Besides the airbags, the Outlander PHEV also offers blind-spot monitoring, pedestrian warning, lane-change assist, automatic braking, adaptive cruise control, and the standard tire-pressure monitor, traction and stability controls.
Technology and Connectivity
Despite looking outdated, the infotainment system is easy to use. It does not present pairing problems such as the ones Renault has with quite a few smartphones. Anyway, it does not offer Apple CarPlay or Android Auto compatibility, which denounces it is not the most up-to-date system available.
Instead of being conceived to be efficient, the Outlander had to adapt to become a PHEV. It is heavy, at almost two tons – 1,880 kg, or 4,145 lb. It is still tall, which does not make it the most aerodynamic vehicle around. That said, the electric motor only helped it spend a little less gas than it would without the electric assistance.
That translated into short electric-only range on highways. Traveling between Porto and Lisbon, where we picked up the car, we would have to stop quite often to recharge to make the trip only on electricity. If that was even possible.

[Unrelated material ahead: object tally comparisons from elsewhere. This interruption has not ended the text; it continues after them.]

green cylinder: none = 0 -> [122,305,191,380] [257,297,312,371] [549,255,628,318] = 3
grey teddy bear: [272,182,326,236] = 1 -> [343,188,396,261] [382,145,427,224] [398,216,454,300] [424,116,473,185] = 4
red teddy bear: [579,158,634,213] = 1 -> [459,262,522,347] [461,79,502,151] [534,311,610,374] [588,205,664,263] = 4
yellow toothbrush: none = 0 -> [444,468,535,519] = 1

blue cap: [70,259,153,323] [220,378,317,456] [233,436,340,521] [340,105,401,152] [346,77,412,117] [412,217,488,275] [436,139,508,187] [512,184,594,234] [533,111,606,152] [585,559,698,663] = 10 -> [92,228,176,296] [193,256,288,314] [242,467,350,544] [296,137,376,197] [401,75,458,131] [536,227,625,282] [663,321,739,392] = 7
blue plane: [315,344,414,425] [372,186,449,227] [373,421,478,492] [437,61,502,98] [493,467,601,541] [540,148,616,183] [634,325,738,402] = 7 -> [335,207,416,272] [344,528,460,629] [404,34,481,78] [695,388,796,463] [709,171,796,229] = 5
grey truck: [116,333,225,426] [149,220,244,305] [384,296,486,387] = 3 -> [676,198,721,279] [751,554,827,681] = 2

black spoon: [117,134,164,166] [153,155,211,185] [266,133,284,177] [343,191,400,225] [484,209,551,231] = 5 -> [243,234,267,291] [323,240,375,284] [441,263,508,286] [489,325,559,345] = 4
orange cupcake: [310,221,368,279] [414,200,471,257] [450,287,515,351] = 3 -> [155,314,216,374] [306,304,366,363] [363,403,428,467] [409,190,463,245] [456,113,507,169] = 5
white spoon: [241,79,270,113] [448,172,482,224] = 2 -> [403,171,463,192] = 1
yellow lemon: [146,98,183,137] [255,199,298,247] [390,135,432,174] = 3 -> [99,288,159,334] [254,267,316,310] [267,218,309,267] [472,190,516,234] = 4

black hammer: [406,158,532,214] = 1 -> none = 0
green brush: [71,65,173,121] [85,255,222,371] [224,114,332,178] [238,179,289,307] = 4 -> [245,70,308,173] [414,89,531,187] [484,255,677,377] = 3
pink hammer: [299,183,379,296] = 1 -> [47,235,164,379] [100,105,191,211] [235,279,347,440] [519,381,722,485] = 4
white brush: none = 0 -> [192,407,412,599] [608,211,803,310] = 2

In 306 km of travel, you only have three charging points: Pombal, Setúbal, and Aveiras. And one of them was not working. Although the range increases if you drive more efficiently, the electric range is not enough for you to cover the distances until the closest charging spot.
Mitsubishi promises a 45 km range under WLTP – 57 km in the urban cycle. Even if you had the time to stop six times to recharge every 50 km, you would not have anywhere to do that.
Mitsubishi says the Outlander PHEV has an electric energy consumption of 169 Wh/km – also under the WLTP cycle. And that the combined fuel consumption is of 2 l/100 km, equivalent to 117.6 mpg.
Mitsubishi is currently promoting sales of the Outlander PHEV in Portugal, starting from €31.990. That is for the entry-level Intense derivative. The version we drove, the Instyle, would cost €34,990. But there is a catch. In fact, more than one.
The first is that the car is not offered with a single paint that does not add €329 to the price. So you will only manage to buy it for €35,319. If you are a company, and this is the main catch.
If you are a regular customer, the car would cost €53,000. With factory incentives of €8,215, you could end up paying €44,785. But, since a lot of people in Portugal work independently, as service providers, Mitsubishi advertises the price for company sales. And it may sell a lot that way.
The Outlander PHEV is the ideal vehicle for people that are not after the cutting-edge in terms of electric cars. It is for people that also need room and to save on gas, especially in countries with expensive fuel or distribution problems, such as strikes. If you have a company, or any other situation that allows you to buy it brand-new for less than €40,000, it may be a real bargain. Just be sure you will be satisfied with what it offers.